» Data
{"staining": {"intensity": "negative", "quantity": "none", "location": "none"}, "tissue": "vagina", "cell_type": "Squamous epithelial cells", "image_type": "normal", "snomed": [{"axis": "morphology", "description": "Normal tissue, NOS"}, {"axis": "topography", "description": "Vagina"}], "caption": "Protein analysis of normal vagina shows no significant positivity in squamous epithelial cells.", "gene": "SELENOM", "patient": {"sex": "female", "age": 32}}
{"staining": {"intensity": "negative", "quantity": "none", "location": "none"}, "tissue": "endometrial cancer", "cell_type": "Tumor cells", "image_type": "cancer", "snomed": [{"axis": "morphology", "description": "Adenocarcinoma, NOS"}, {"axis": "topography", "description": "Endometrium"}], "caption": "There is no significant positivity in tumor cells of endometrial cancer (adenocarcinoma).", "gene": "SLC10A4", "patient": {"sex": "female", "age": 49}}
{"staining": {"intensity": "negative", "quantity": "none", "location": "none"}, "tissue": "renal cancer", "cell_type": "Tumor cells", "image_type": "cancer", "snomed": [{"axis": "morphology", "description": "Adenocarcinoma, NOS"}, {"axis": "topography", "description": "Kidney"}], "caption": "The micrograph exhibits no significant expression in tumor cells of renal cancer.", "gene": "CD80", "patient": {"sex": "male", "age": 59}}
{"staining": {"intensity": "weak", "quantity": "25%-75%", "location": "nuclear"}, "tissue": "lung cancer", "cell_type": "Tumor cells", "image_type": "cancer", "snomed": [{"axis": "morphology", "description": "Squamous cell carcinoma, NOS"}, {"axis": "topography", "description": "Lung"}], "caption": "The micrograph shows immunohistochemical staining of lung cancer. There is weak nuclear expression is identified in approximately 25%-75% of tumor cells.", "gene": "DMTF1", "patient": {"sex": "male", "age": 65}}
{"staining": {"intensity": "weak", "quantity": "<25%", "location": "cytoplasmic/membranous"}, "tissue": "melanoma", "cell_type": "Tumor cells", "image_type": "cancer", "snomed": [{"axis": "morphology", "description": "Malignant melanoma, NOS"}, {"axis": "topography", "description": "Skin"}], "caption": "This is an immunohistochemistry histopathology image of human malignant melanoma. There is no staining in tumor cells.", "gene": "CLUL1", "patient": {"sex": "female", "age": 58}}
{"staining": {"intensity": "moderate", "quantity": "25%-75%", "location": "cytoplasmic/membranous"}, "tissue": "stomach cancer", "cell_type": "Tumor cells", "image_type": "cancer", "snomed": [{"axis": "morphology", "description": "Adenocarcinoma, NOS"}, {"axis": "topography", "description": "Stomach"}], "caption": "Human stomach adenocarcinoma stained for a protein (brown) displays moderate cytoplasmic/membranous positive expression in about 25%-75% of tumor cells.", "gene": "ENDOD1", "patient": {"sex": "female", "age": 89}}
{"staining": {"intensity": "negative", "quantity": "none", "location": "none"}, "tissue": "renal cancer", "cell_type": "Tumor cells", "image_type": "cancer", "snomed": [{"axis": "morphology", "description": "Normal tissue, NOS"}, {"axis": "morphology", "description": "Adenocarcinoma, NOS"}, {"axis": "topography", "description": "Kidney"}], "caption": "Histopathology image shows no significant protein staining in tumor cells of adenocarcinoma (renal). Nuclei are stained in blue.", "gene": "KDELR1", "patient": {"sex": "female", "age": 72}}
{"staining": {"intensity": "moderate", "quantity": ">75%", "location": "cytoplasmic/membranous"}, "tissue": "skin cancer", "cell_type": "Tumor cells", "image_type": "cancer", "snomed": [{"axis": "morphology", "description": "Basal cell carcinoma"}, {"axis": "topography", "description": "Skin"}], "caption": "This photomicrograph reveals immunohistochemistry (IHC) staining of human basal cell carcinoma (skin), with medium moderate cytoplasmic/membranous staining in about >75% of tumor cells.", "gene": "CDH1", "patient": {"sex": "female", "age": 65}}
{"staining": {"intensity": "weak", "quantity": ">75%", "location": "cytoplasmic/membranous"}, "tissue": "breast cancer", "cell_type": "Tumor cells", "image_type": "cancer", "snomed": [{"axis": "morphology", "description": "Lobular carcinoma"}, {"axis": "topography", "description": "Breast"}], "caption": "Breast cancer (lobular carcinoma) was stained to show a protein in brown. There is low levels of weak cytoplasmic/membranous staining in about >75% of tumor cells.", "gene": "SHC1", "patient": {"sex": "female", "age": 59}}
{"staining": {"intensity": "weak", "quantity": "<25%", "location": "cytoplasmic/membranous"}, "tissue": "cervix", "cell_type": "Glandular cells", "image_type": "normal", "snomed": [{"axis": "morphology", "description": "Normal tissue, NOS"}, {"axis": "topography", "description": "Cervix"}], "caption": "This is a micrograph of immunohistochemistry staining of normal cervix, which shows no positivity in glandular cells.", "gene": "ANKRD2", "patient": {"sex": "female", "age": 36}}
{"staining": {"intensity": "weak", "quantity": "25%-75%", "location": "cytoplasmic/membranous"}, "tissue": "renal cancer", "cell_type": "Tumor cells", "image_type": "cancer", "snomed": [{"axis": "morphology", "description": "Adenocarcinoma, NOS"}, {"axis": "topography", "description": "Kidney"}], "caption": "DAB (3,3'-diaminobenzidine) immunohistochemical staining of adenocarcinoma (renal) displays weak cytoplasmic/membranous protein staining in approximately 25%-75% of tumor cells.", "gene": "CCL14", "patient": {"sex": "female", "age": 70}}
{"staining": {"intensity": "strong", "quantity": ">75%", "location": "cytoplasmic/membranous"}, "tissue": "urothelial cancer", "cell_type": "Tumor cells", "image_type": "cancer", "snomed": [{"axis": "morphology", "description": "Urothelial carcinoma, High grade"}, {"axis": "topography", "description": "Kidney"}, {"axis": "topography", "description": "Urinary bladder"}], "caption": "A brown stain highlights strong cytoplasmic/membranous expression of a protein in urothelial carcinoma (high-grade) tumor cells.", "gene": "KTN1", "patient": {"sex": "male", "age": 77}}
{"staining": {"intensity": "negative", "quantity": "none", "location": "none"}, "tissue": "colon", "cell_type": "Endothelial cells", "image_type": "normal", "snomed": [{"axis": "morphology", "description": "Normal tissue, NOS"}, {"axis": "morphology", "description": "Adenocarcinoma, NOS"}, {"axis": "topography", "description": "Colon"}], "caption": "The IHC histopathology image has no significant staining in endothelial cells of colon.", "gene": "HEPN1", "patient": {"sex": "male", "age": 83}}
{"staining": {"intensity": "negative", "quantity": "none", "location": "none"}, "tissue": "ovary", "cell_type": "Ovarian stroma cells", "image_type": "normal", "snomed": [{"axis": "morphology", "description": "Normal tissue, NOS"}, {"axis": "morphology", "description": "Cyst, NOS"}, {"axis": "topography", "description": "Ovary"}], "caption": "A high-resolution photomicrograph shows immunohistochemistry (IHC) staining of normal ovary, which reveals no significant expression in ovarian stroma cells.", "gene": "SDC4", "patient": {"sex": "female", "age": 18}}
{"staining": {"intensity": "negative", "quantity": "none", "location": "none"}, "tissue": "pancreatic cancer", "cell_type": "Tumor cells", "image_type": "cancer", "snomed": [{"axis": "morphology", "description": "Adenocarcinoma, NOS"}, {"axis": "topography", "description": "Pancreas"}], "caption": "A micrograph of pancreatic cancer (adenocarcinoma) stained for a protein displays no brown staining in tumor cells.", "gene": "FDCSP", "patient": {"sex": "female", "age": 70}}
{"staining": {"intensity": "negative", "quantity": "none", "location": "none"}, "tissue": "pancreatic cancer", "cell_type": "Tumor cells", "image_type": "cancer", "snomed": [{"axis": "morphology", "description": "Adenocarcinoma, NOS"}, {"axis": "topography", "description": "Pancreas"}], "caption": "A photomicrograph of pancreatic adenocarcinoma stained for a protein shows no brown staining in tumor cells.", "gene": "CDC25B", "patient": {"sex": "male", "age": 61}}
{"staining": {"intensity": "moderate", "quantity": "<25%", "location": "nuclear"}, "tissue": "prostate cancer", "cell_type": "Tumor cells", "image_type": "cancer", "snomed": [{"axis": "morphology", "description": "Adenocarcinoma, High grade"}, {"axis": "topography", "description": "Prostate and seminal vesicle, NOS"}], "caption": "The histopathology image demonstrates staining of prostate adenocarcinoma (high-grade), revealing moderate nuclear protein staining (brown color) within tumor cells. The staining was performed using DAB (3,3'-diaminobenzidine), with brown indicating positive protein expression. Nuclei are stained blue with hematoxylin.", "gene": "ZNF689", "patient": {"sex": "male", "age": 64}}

» Directions for this task
Find the lines above that contain the word "photomicrograph" and copy each one.

» Answer box
{"staining": {"intensity": "moderate", "quantity": ">75%", "location": "cytoplasmic/membranous"}, "tissue": "skin cancer", "cell_type": "Tumor cells", "image_type": "cancer", "snomed": [{"axis": "morphology", "description": "Basal cell carcinoma"}, {"axis": "topography", "description": "Skin"}], "caption": "This photomicrograph reveals immunohistochemistry (IHC) staining of human basal cell carcinoma (skin), with medium moderate cytoplasmic/membranous staining in about >75% of tumor cells.", "gene": "CDH1", "patient": {"sex": "female", "age": 65}}
{"staining": {"intensity": "negative", "quantity": "none", "location": "none"}, "tissue": "ovary", "cell_type": "Ovarian stroma cells", "image_type": "normal", "snomed": [{"axis": "morphology", "description": "Normal tissue, NOS"}, {"axis": "morphology", "description": "Cyst, NOS"}, {"axis": "topography", "description": "Ovary"}], "caption": "A high-resolution photomicrograph shows immunohistochemistry (IHC) staining of normal ovary, which reveals no significant expression in ovarian stroma cells.", "gene": "SDC4", "patient": {"sex": "female", "age": 18}}
{"staining": {"intensity": "negative", "quantity": "none", "location": "none"}, "tissue": "pancreatic cancer", "cell_type": "Tumor cells", "image_type": "cancer", "snomed": [{"axis": "morphology", "description": "Adenocarcinoma, NOS"}, {"axis": "topography", "description": "Pancreas"}], "caption": "A photomicrograph of pancreatic adenocarcinoma stained for a protein shows no brown staining in tumor cells.", "gene": "CDC25B", "patient": {"sex": "male", "age": 61}}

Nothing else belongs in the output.